Thursday, 19 January 2012
Enter Shikari - A Flash Flood Of Colour
Last week, there was a general buzz in the air at how the Maccabees very nearly nabbed the No. 1 spot in the album charts - initial mid-week reports laid the groundwork for a guitar band beating off the likes of big pop artists like Adele and Bruno Mars (albeit in the notoriously poorly-selling January weeks).
And while the Maccabees ultimately ended up at a still very respectable No. 4, the situation looks set to repeat itself this week - but in this instance with Enter Shikari taking up the gauntlet.
For the dance-metal melding rock act, it'd be a major coup, but a thoroughly deserving one. A Flash Flood Of Colour is, in short, brilliant - particular highlights include the politically engaged Stalemate and the almost Streets-esque Constellations: all rhymed spoken word tales of being lost in an uncompromising world. Disaster vs. sustainability - the band leave it up for the listener to implement the ambition and drive for success on their own life.
Many albums can attain to sound 'of the time', but it is A Flash Flood Of Colour that truly engages with what our time is about. Cutting through headlines with an almost childlike singularity of mind, the album sees the crystallisation of a band at the peak of their powers - to see the record go No. 1 would be a bite back at arguably anti-Metal institutions like the BRIT / Mercury awards.
And that's not to say what the BRIT and Mercury awards do is wrong - personally I love keeping up to date with them and think they bring a vital sales boost to the industry - but there are certainly specific genres they overtly shy around, in the process ignoring many great albums. Enter Shikari nabbing that No. 1 would be only right for a band that have stuck in there when so many others have folded after disappointing sales of their sophomore effort.
What makes A Flash Flood Of Colour so brilliant though? It's there in the way it folds together stadium-sized hooks with the forefront of the dub-step-metal movement brought so wonderfully to the fore by Korn's Path of Totality last year. Oh, and the album is so definitively British - it could have only been here, made in England, that a band would have the bombacity and innate sense of quirk to title a single Gandhi Mate, Gandhi.

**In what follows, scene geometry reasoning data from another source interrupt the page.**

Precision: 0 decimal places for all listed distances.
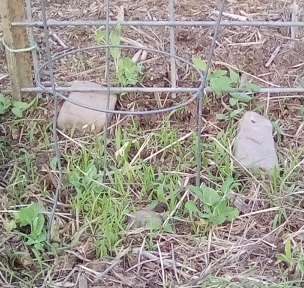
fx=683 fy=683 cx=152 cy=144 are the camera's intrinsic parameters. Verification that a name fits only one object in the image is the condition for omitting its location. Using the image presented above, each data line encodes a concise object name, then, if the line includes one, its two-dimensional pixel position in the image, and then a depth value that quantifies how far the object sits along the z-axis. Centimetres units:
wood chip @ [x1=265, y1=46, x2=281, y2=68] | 229
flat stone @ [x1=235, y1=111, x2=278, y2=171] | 193
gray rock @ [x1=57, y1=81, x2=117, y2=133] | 207
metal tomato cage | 204
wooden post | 203
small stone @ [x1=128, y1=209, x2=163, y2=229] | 175
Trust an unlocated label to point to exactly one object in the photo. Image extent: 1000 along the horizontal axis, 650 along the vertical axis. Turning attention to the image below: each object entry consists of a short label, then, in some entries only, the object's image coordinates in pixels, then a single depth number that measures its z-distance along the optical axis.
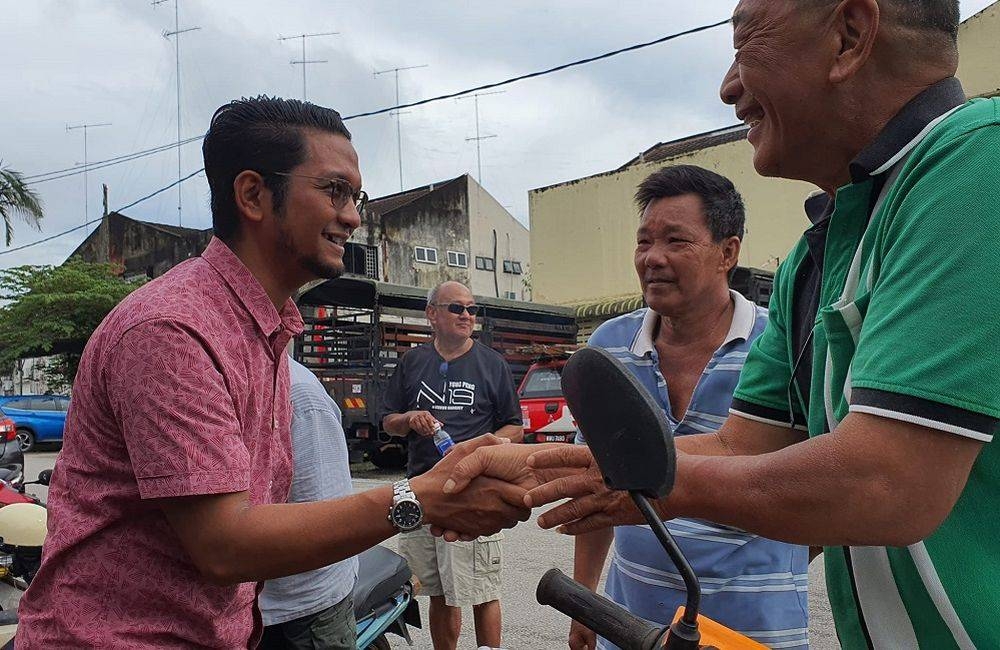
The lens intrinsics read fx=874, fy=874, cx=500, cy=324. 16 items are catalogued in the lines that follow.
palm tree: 21.12
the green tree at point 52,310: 24.97
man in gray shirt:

It's here that - alongside Constellations and Stalemate - that the record hits its peak. Passing through its various movements, from manifesto-like spoken-word intro to thumping acidic synth meltdown, from hardcore riff-slamming to the way Rou Reynolds reels off a wild cry of 'yabbadabbadoo' as if its place in a contemporary song is the stuff of everyday occurrence. It's electicism at its very best, concentrated down into one of the best rock LP's of the past twelve months.